▸ **Exercise text**:
------------------------
When ManageIQ was open-sourced in June 2014, the project was carrying some bits that made it necessary to dual-license as GPL and Apache License. The intention was always to be single-licensed under the Apache license.

With the merging of PR 7481 and PR 7629, ManageIQ has transitioned to use the Apache License exclusively. We have chosen the Apache License for a number of reasons.

We could have chosen a number of other popular open source licenses, such as the GPL; however, the Apache License 2.0 currently enjoys widest acceptance among the businesses and organizations that we anticipate will be interested in using and contributing to ManageIQ. Part of that popularity is due to the minimal legal friction associated with the Apache License. We want there to be as few barriers to adopting ManageIQ as possible.

Permissive open source licenses are also popular in the Ruby and Ruby on Rails communities (although the MIT license is more commonly used than the Apache License). It is possible that some of the code in ManageIQ may be of general interest to these project ecosystems, and developers coming from those communities, who will tend to share such license preferences, are a potential source of contributors to ManageIQ.

The Apache License has certain advantages over the MIT license, especially from the perspective of corporate users and contributors, mainly because of its explicitness around grants of patent rights. We wish users of ManageIQ to have the assurances embodied in the patent license provision of the Apache License. We think the Apache License may be better suited than the MIT license to a project of ManageIQ’s scope.
------------------------
▸ **Things to do**:
- 1) Name every software license mentioned in the ManageIQ licensing text.
- 2) Write out the part of the ManageIQ licensing text that begins at the words "We could have" and stops after the words "ManageIQ as possible.".
Work only from the ManageIQ licensing text; draw on no other source.

▸ **Input data**:
------------------------
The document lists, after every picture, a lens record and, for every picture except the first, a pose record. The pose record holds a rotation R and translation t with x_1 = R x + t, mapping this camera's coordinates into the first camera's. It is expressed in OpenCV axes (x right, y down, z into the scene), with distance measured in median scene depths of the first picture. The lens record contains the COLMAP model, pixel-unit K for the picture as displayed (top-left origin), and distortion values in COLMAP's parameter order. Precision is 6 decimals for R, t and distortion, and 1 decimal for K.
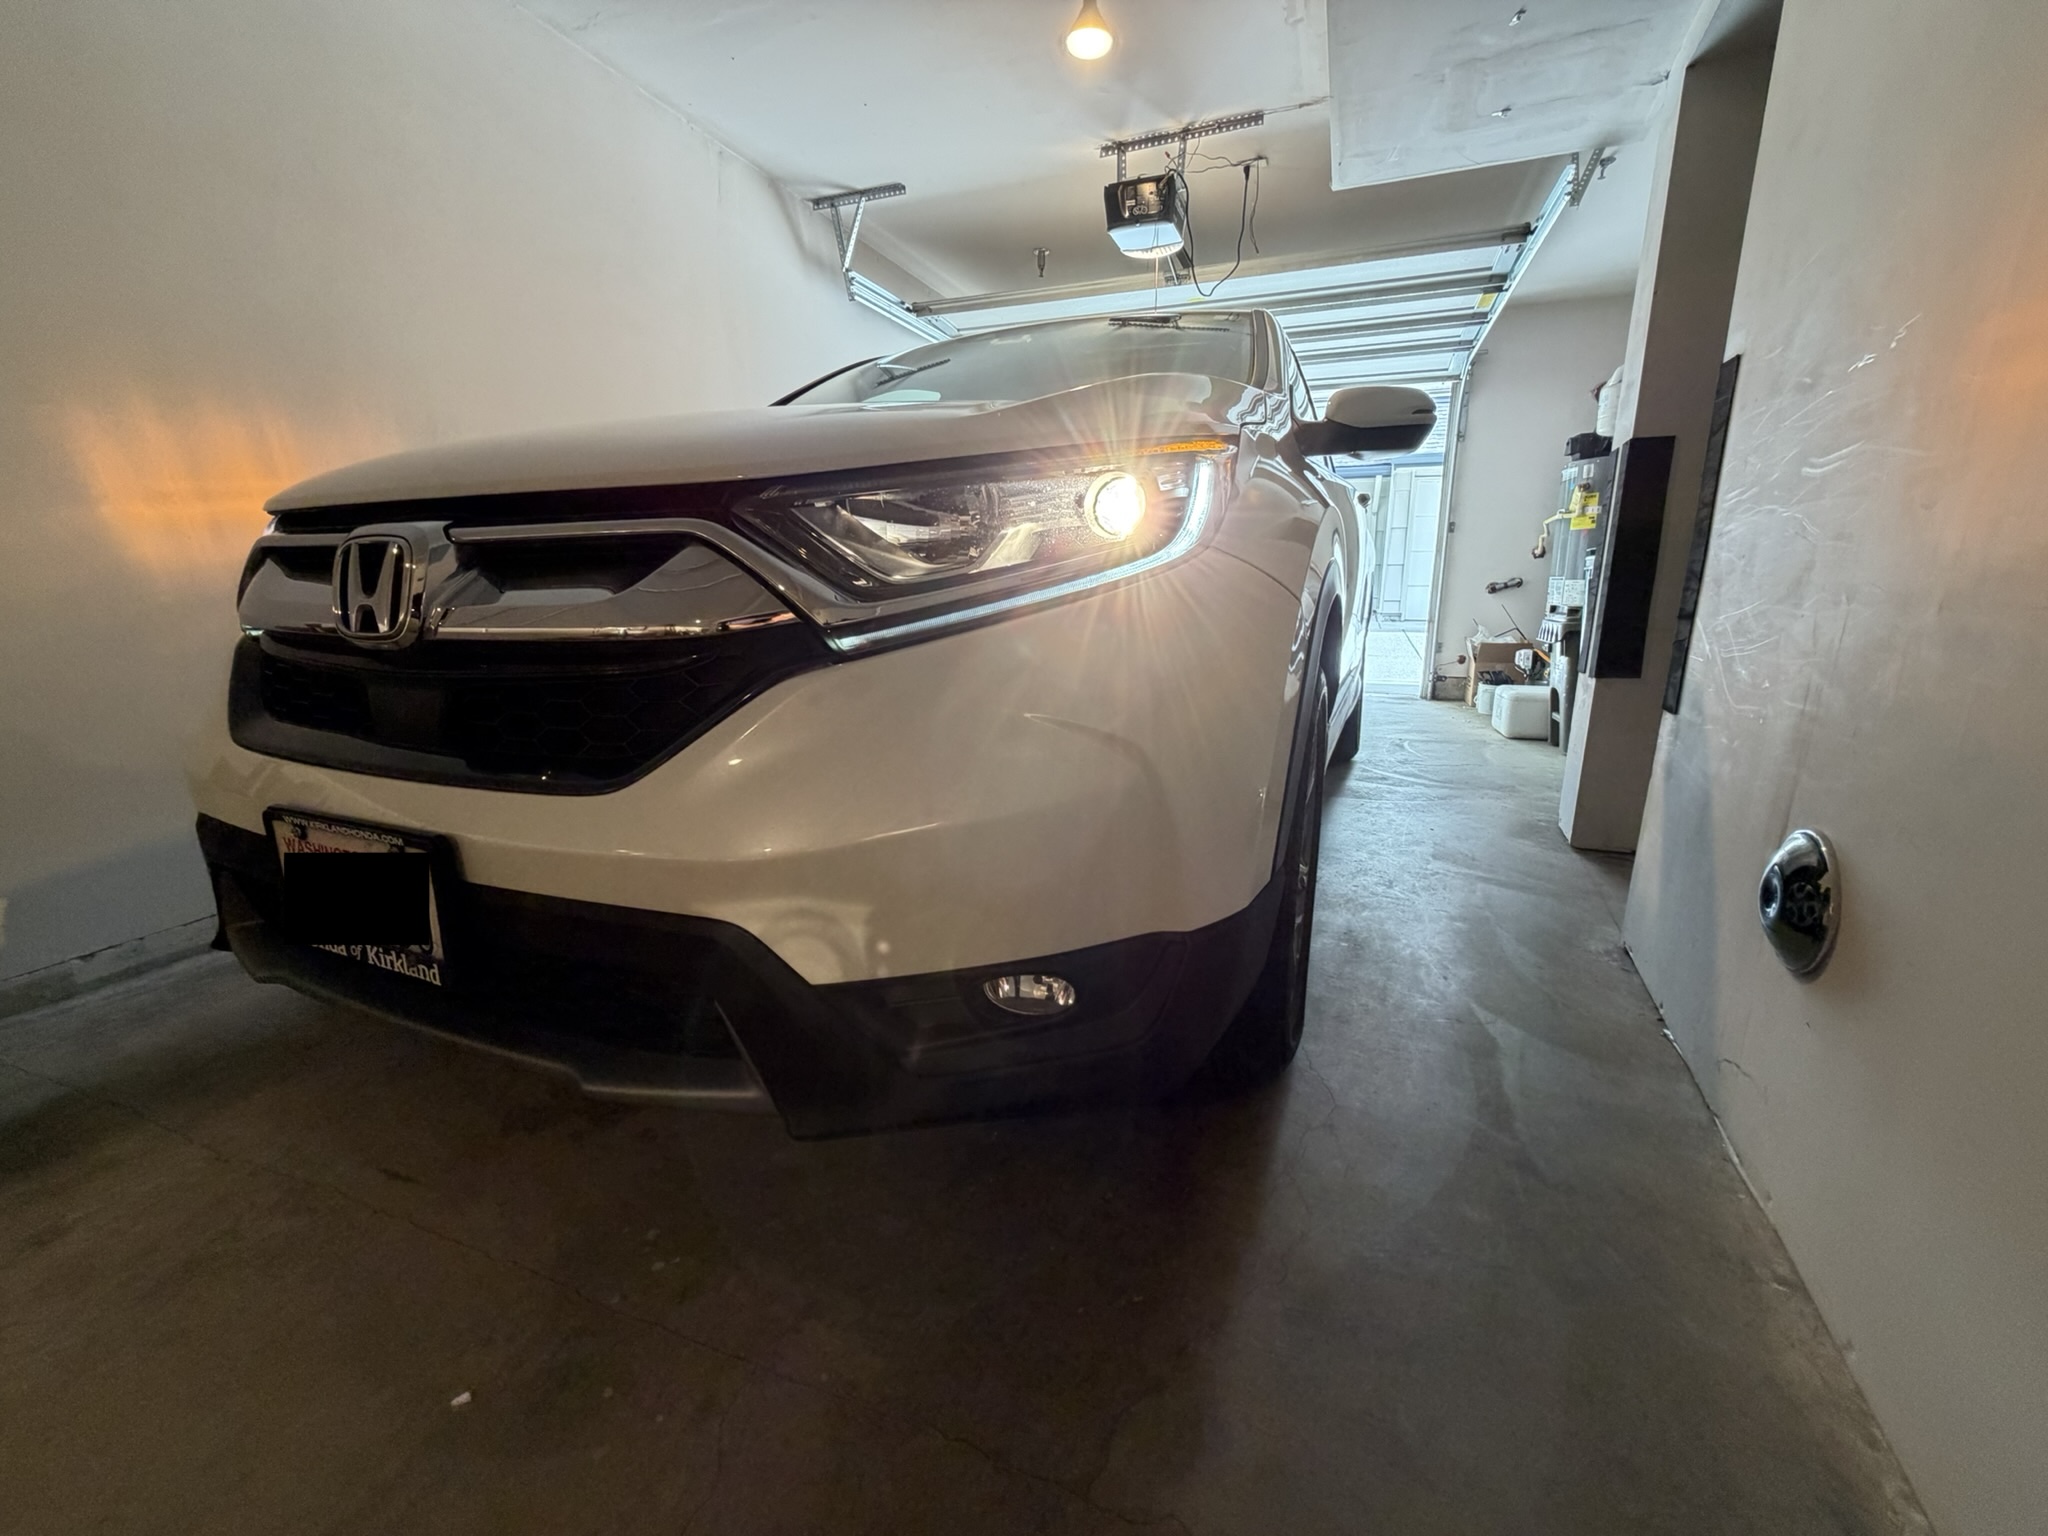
lens RADIAL K [[798.5, 0, 1037.3], [0, 798.5, 772.0], [0, 0, 1]] dist [0.000715, 0.000100]
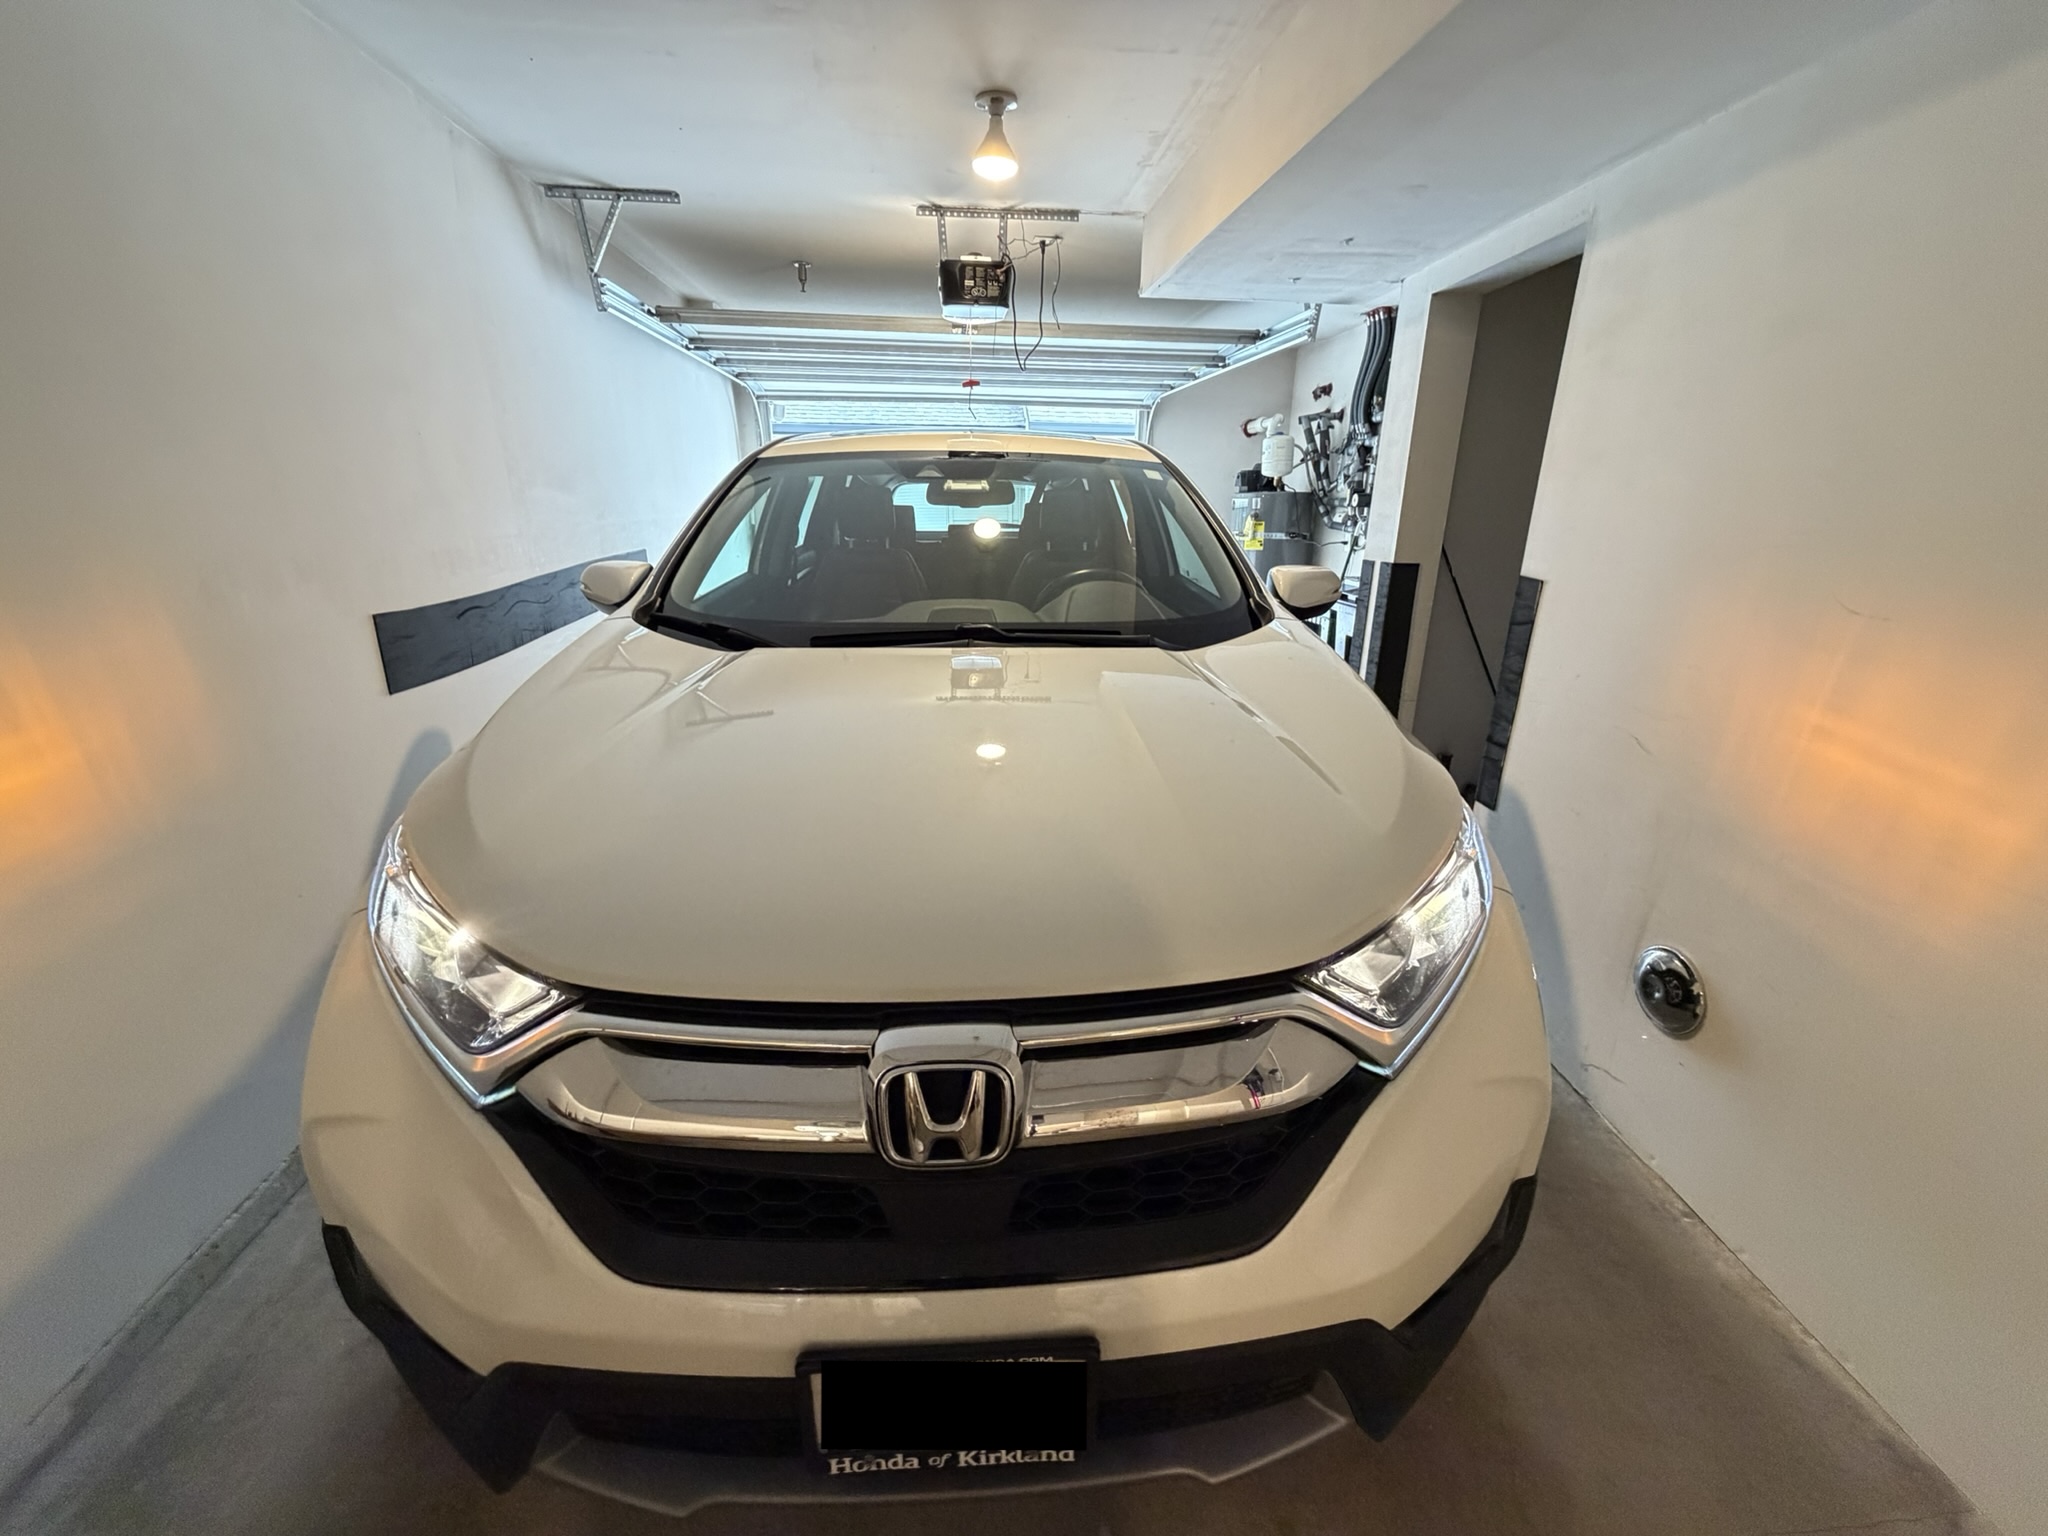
lens RADIAL K [[798.5, 0, 1028.2], [0, 798.5, 768.6], [0, 0, 1]] dist [0.000715, 0.000100]
pose [[0.894066, -0.129881, 0.428692, -0.307218], [0.091238, 0.989781, 0.109590, -0.205032], [-0.438544, -0.058868, 0.896779, 0.036687]]
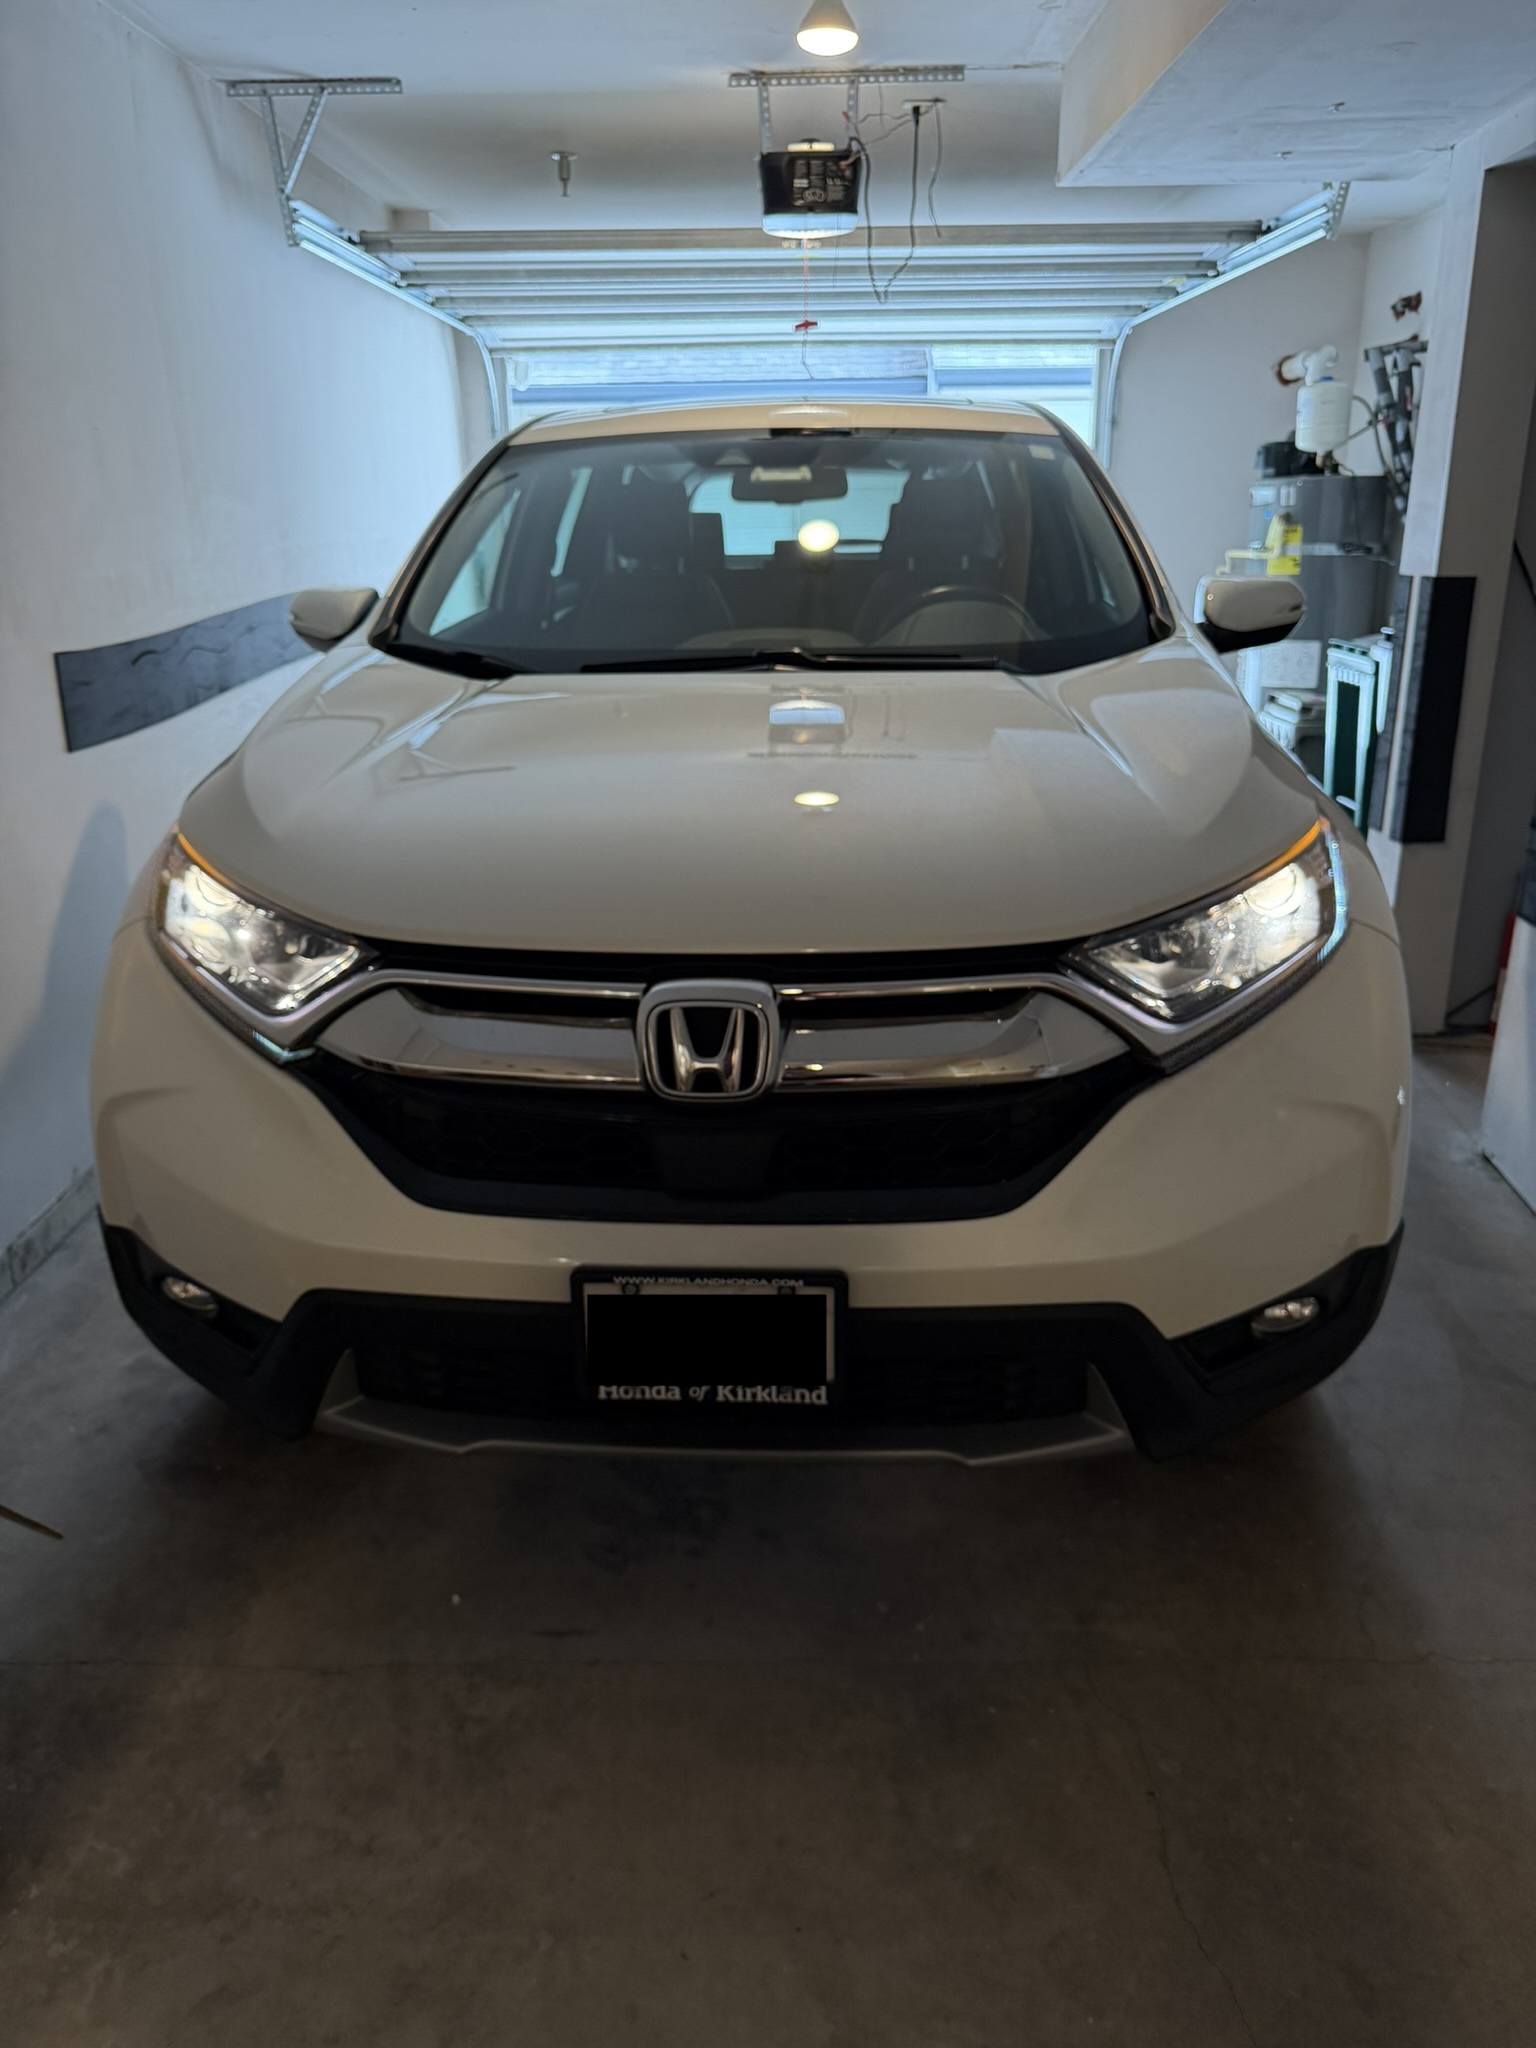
lens RADIAL K [[1432.8, 0, 766.9], [0, 1432.8, 1019.3], [0, 0, 1]] dist [0.034270, -0.044874]
pose [[0.940587, -0.120690, 0.317381, -0.376220], [0.088575, 0.989548, 0.113795, -0.132760], [-0.327798, -0.078922, 0.941446, -0.215276]]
------------------------
▸ **Activity answers**:
- 1) GPL, Apache License, MIT license

- 2)
We could have chosen a number of other popular open source licenses, such as the GPL; however, the Apache License 2.0 currently enjoys widest acceptance among the businesses and organizations that we anticipate will be interested in using and contributing to ManageIQ. Part of that popularity is due to the minimal legal friction associated with the Apache License. We want there to be as few barriers to adopting ManageIQ as possible.